• 引用段落

不确定性下的科学决策和资产定价,是上海交通大学上海高级金融学院副教授李楠的主要研究方向。

在高金金融MBA的公开课上,李楠从埃斯伯格悖论中的“摸球游戏”谈起,讲解了风险(结果未知但概率已知且确定)与不确定性(结果未知而概率未知或不定)的区别,以及人们在面对风险和不确定性时截然不同的决策。

她进一步分析大多数人凭直觉做出的决策,在只考虑风险的传统分析框架下似乎自相矛盾,却是在不确定性下最合理的稳健决策思维,即决策科学和经济学中的“极大极小原则”(The Maximin Principle)——在最坏的情形下寻求最好的结果。

李楠运用这个原则分析了经济金融领域的各种现象:从个人的投资决策,到外卖骑手配送时间算法的规则制定;从美国家族企业的投资决策,到国家货币政策和金融监管政策的制定;以及更贴近当下的,如何改善营商环境和恢复市场信心。

李楠与熟悉中国金融市场和实务的专家合作,就国内经济发展和金融市场热点问题在国内外媒体上频频发声,用理性声音“讲好中国故事”。

一方面“摆事实讲道理”,厘清外媒对中国合理的金融监管举措的误解和曲解;一方面针对中国金融市场发展中的问题,借鉴国际经验建言献策。

• 任务要求
请把引用段落中从“不确定性下的科学决策和资产定”起到“问题,借鉴国际经验建言献策。”止的部分重新写出，首尾两处都包括在内。 完成本题用不到下列资料。

• 数据内容
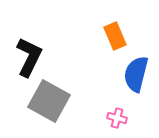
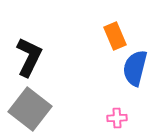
blue semicircle: moved 1 px left, 6 px up
gray square: moved 19 px left, 8 px down; rotated 9 degrees clockwise
pink cross: rotated 18 degrees counterclockwise
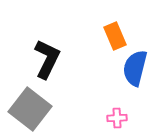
black L-shape: moved 18 px right, 2 px down
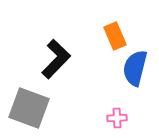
black L-shape: moved 9 px right; rotated 18 degrees clockwise
gray square: moved 1 px left, 1 px up; rotated 18 degrees counterclockwise
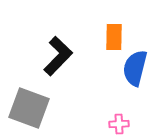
orange rectangle: moved 1 px left, 1 px down; rotated 24 degrees clockwise
black L-shape: moved 2 px right, 3 px up
pink cross: moved 2 px right, 6 px down
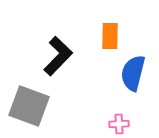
orange rectangle: moved 4 px left, 1 px up
blue semicircle: moved 2 px left, 5 px down
gray square: moved 2 px up
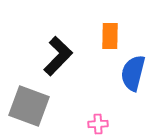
pink cross: moved 21 px left
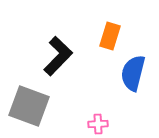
orange rectangle: rotated 16 degrees clockwise
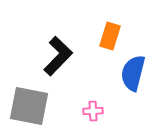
gray square: rotated 9 degrees counterclockwise
pink cross: moved 5 px left, 13 px up
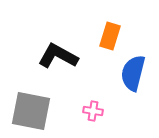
black L-shape: rotated 105 degrees counterclockwise
gray square: moved 2 px right, 5 px down
pink cross: rotated 12 degrees clockwise
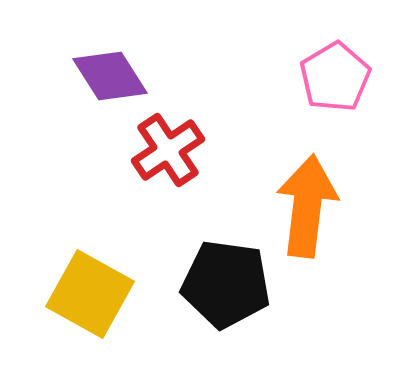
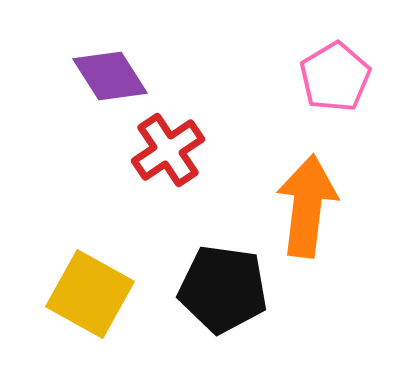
black pentagon: moved 3 px left, 5 px down
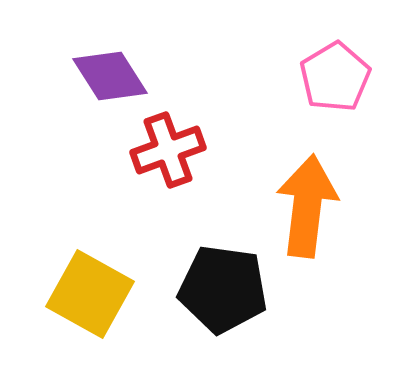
red cross: rotated 14 degrees clockwise
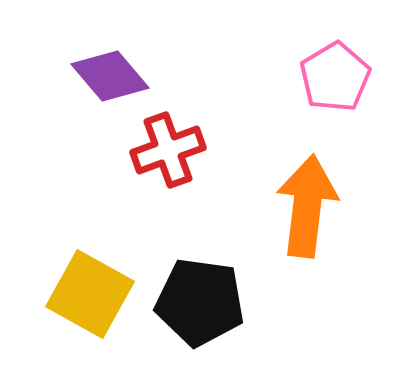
purple diamond: rotated 8 degrees counterclockwise
black pentagon: moved 23 px left, 13 px down
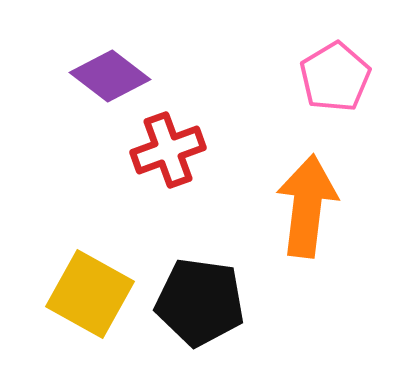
purple diamond: rotated 12 degrees counterclockwise
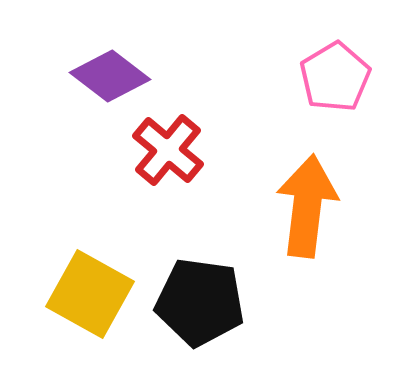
red cross: rotated 30 degrees counterclockwise
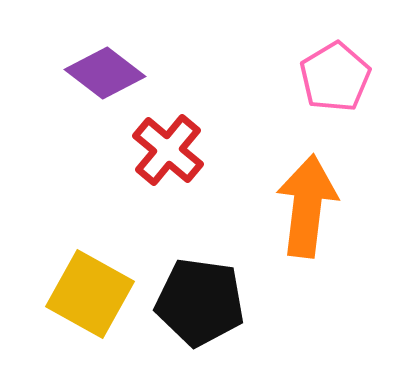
purple diamond: moved 5 px left, 3 px up
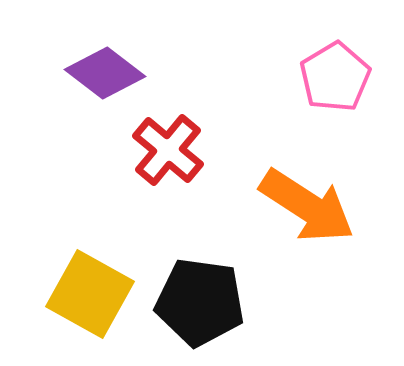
orange arrow: rotated 116 degrees clockwise
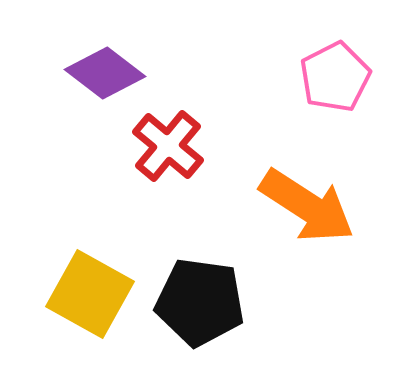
pink pentagon: rotated 4 degrees clockwise
red cross: moved 4 px up
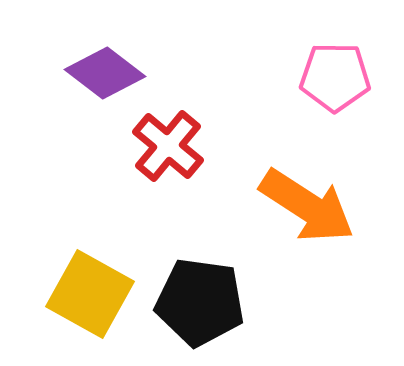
pink pentagon: rotated 28 degrees clockwise
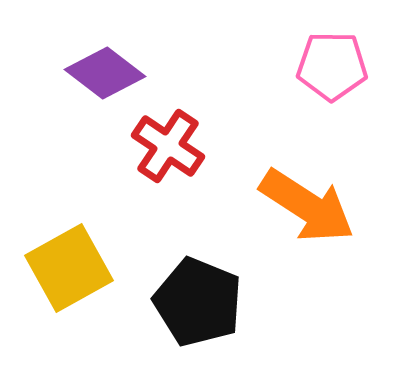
pink pentagon: moved 3 px left, 11 px up
red cross: rotated 6 degrees counterclockwise
yellow square: moved 21 px left, 26 px up; rotated 32 degrees clockwise
black pentagon: moved 2 px left; rotated 14 degrees clockwise
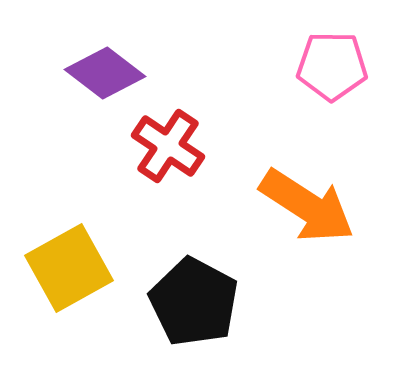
black pentagon: moved 4 px left; rotated 6 degrees clockwise
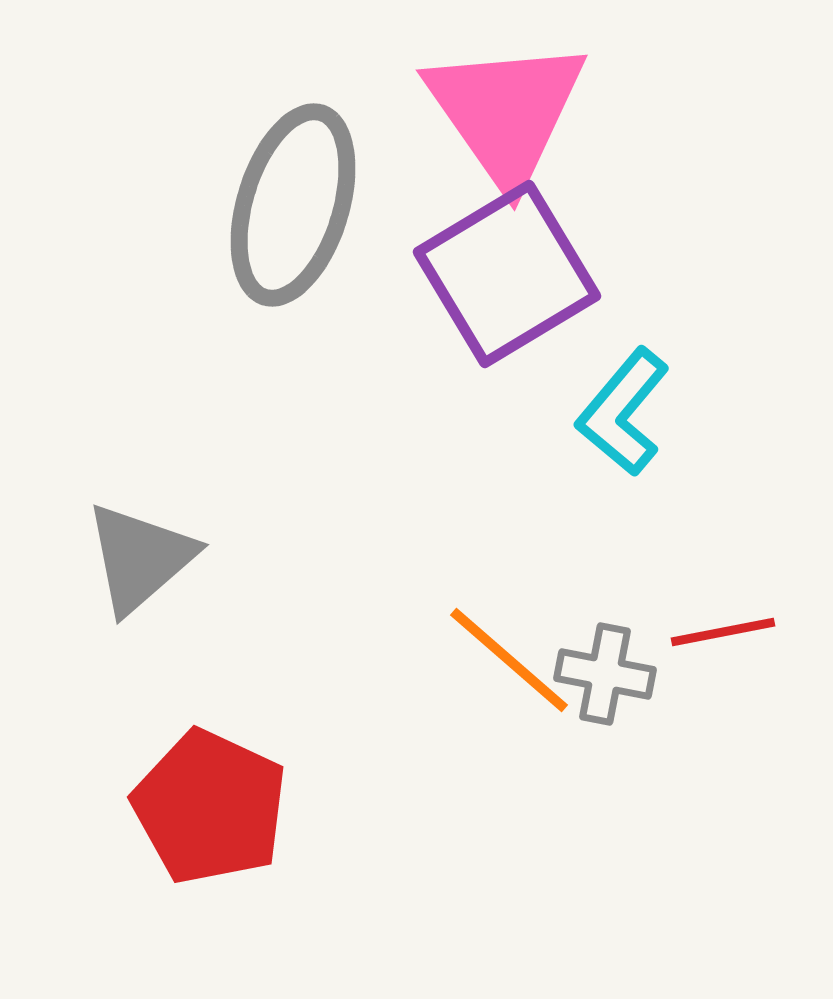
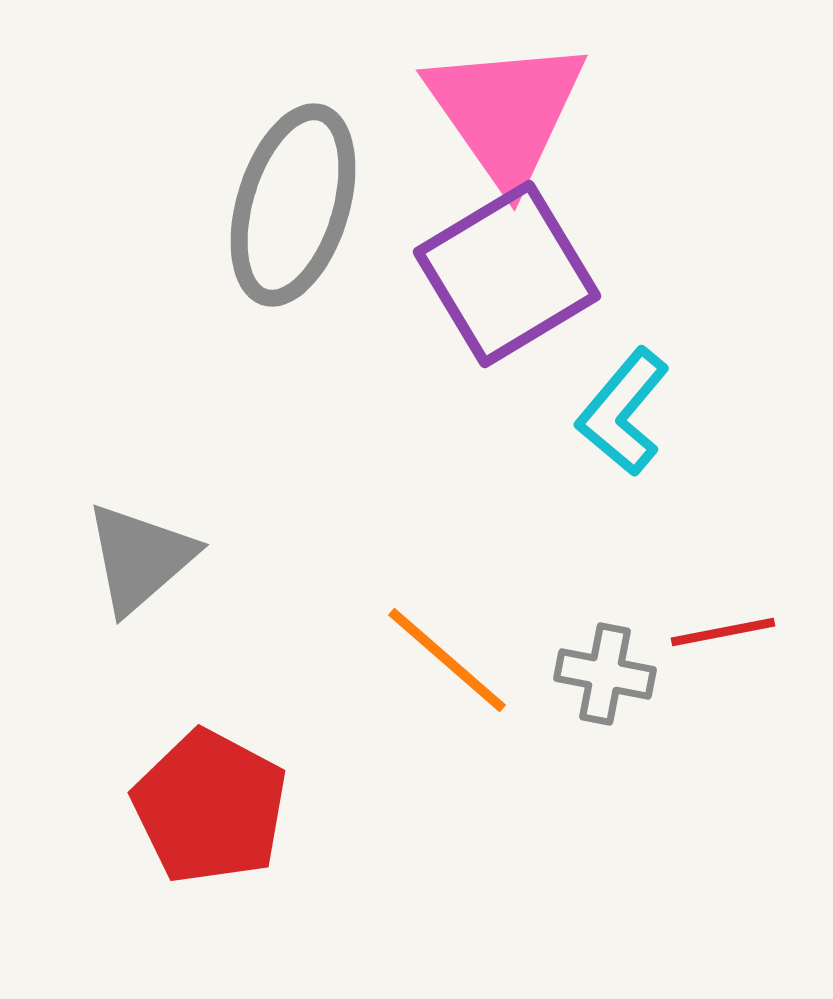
orange line: moved 62 px left
red pentagon: rotated 3 degrees clockwise
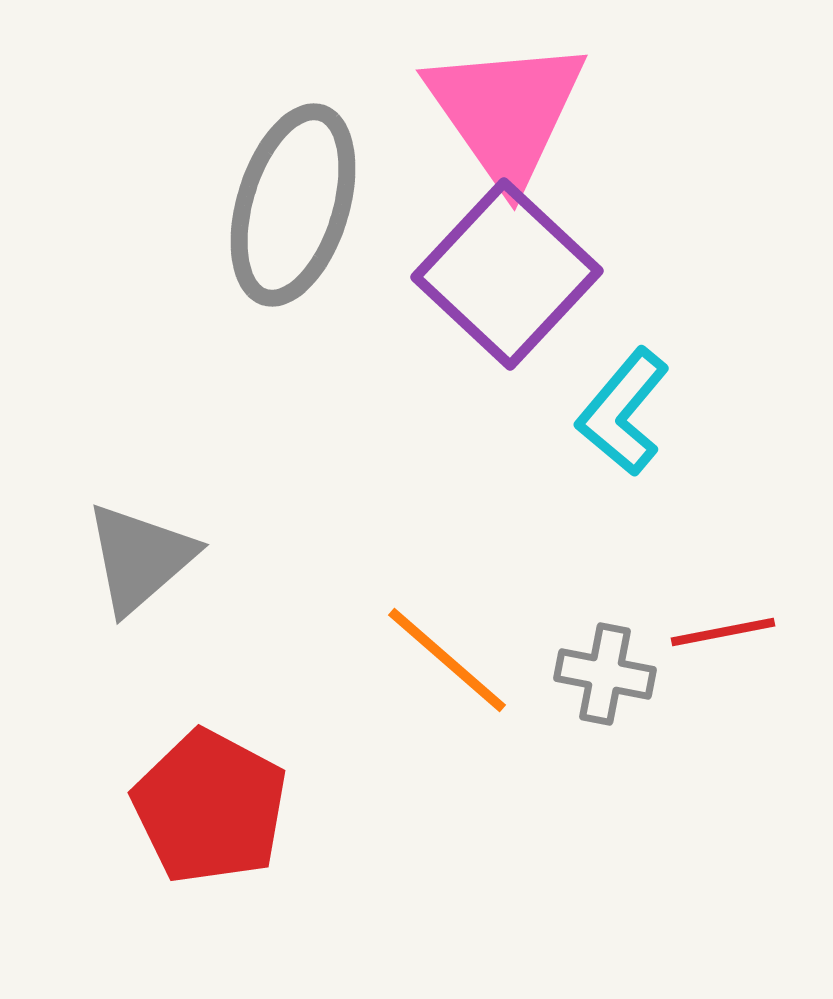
purple square: rotated 16 degrees counterclockwise
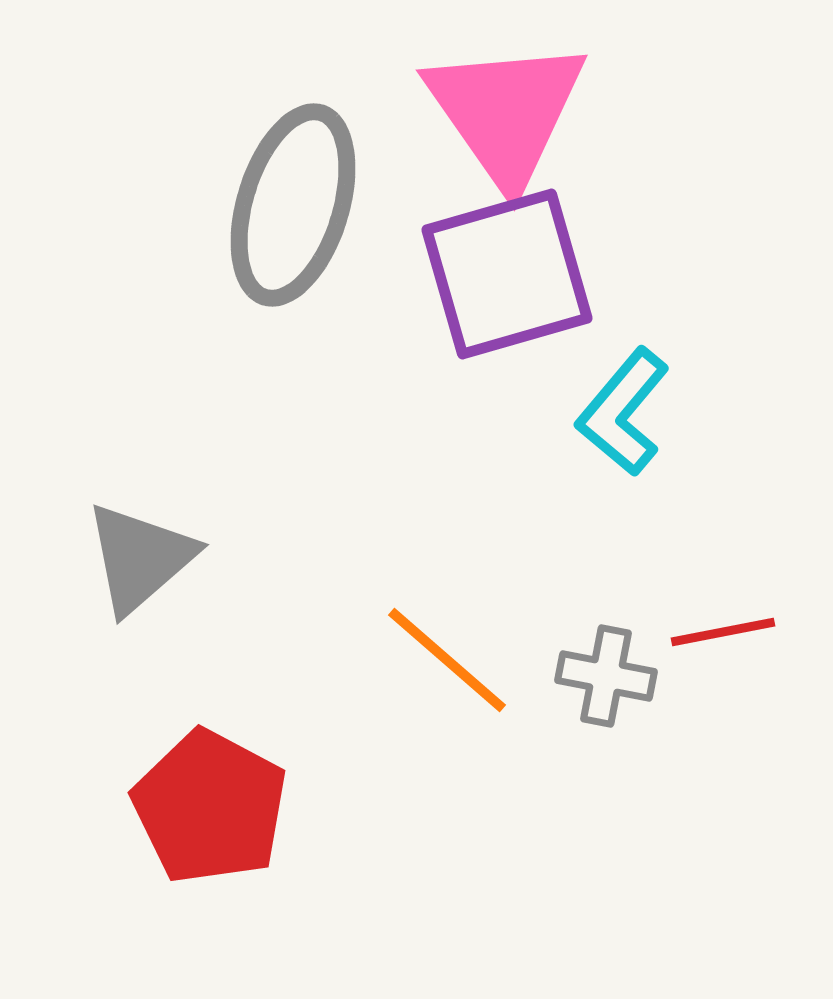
purple square: rotated 31 degrees clockwise
gray cross: moved 1 px right, 2 px down
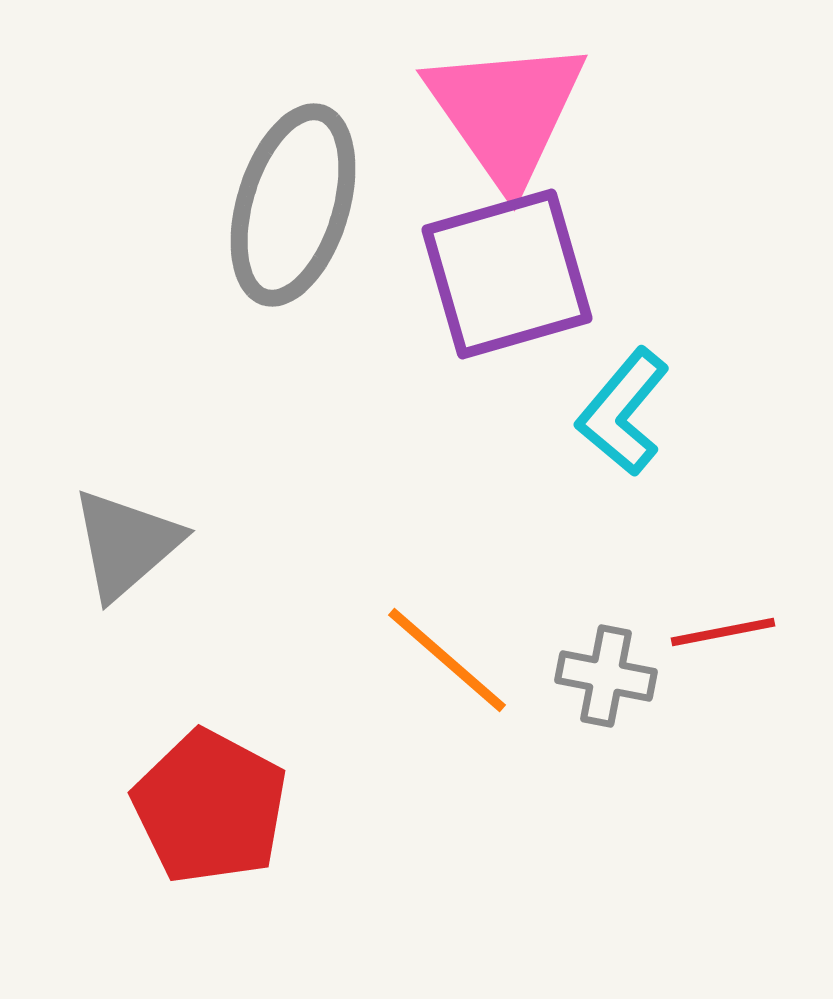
gray triangle: moved 14 px left, 14 px up
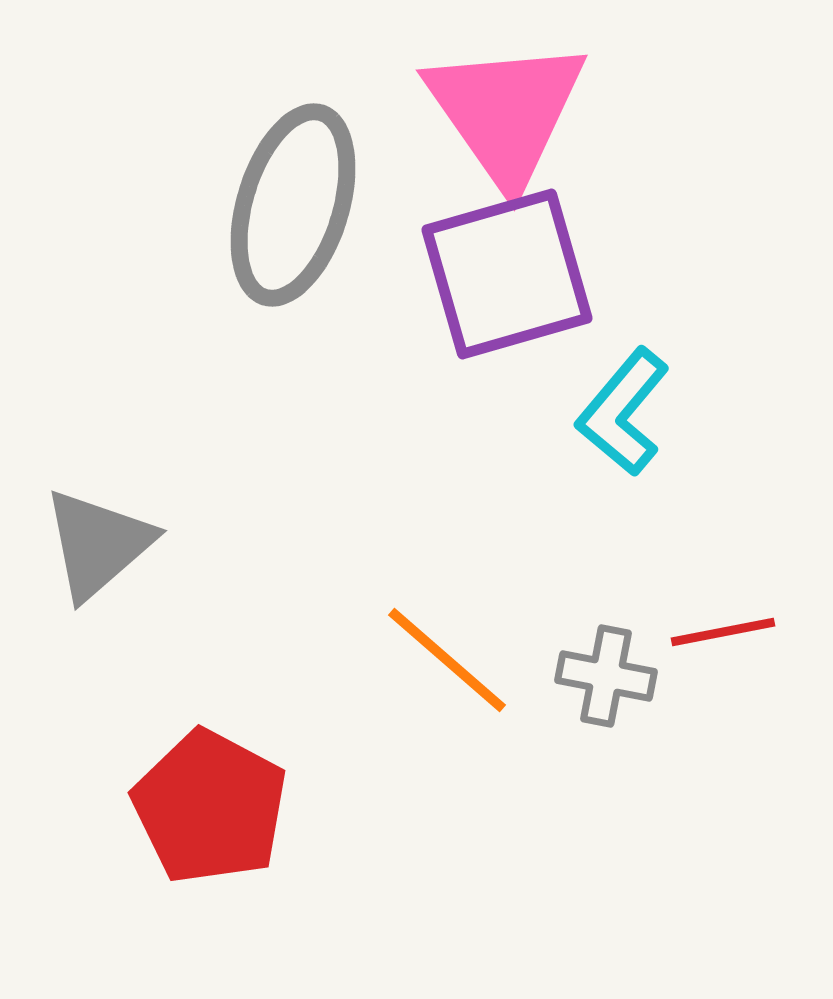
gray triangle: moved 28 px left
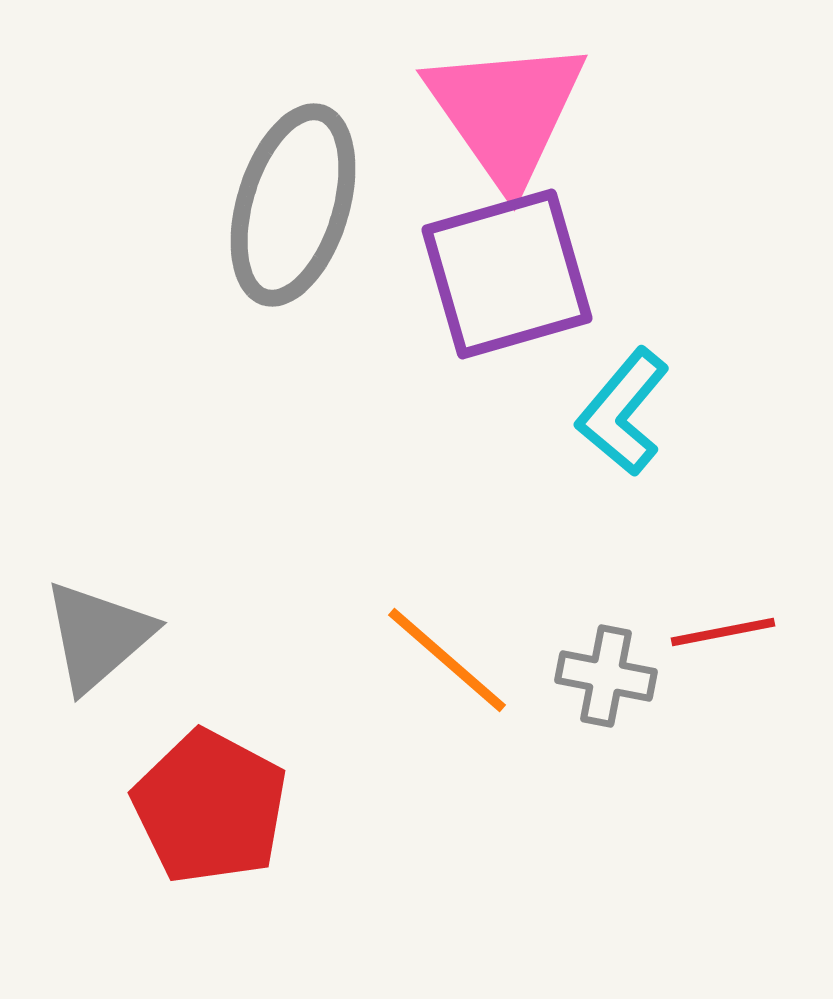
gray triangle: moved 92 px down
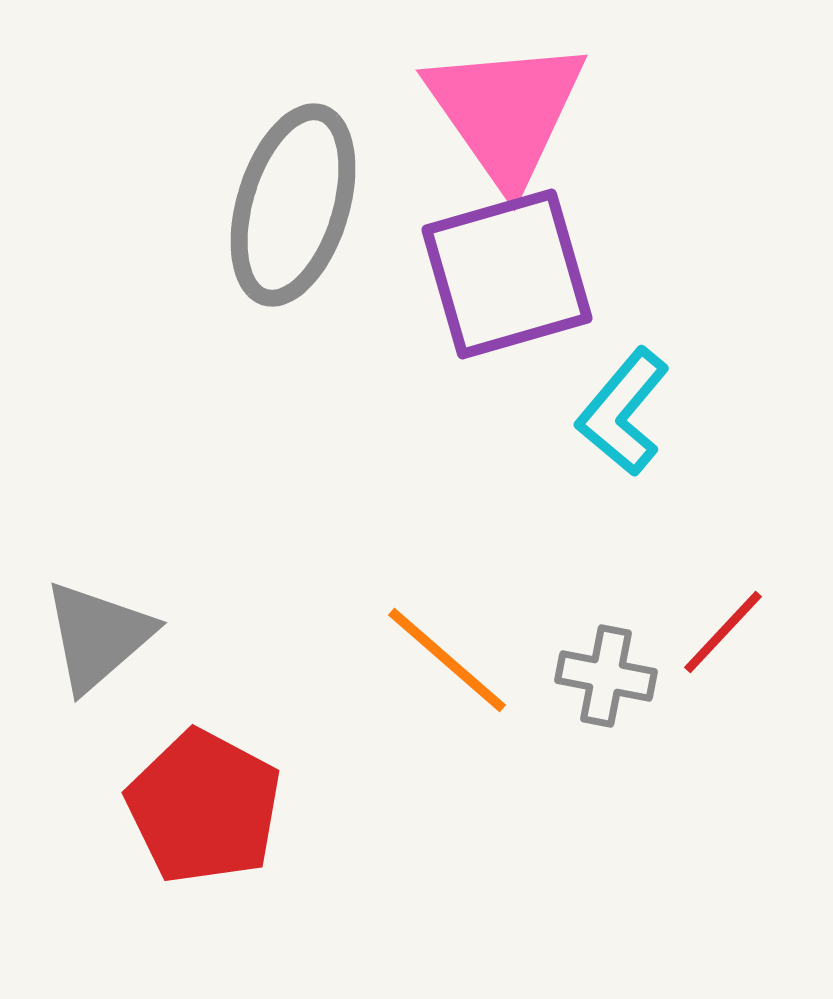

• 练习结果
不确定性下的科学决策和资产定价,是上海交通大学上海高级金融学院副教授李楠的主要研究方向。

在高金金融MBA的公开课上,李楠从埃斯伯格悖论中的“摸球游戏”谈起,讲解了风险(结果未知但概率已知且确定)与不确定性(结果未知而概率未知或不定)的区别,以及人们在面对风险和不确定性时截然不同的决策。

她进一步分析大多数人凭直觉做出的决策,在只考虑风险的传统分析框架下似乎自相矛盾,却是在不确定性下最合理的稳健决策思维,即决策科学和经济学中的“极大极小原则”(The Maximin Principle)——在最坏的情形下寻求最好的结果。

李楠运用这个原则分析了经济金融领域的各种现象:从个人的投资决策,到外卖骑手配送时间算法的规则制定;从美国家族企业的投资决策,到国家货币政策和金融监管政策的制定;以及更贴近当下的,如何改善营商环境和恢复市场信心。

李楠与熟悉中国金融市场和实务的专家合作,就国内经济发展和金融市场热点问题在国内外媒体上频频发声,用理性声音“讲好中国故事”。

一方面“摆事实讲道理”,厘清外媒对中国合理的金融监管举措的误解和曲解;一方面针对中国金融市场发展中的问题,借鉴国际经验建言献策。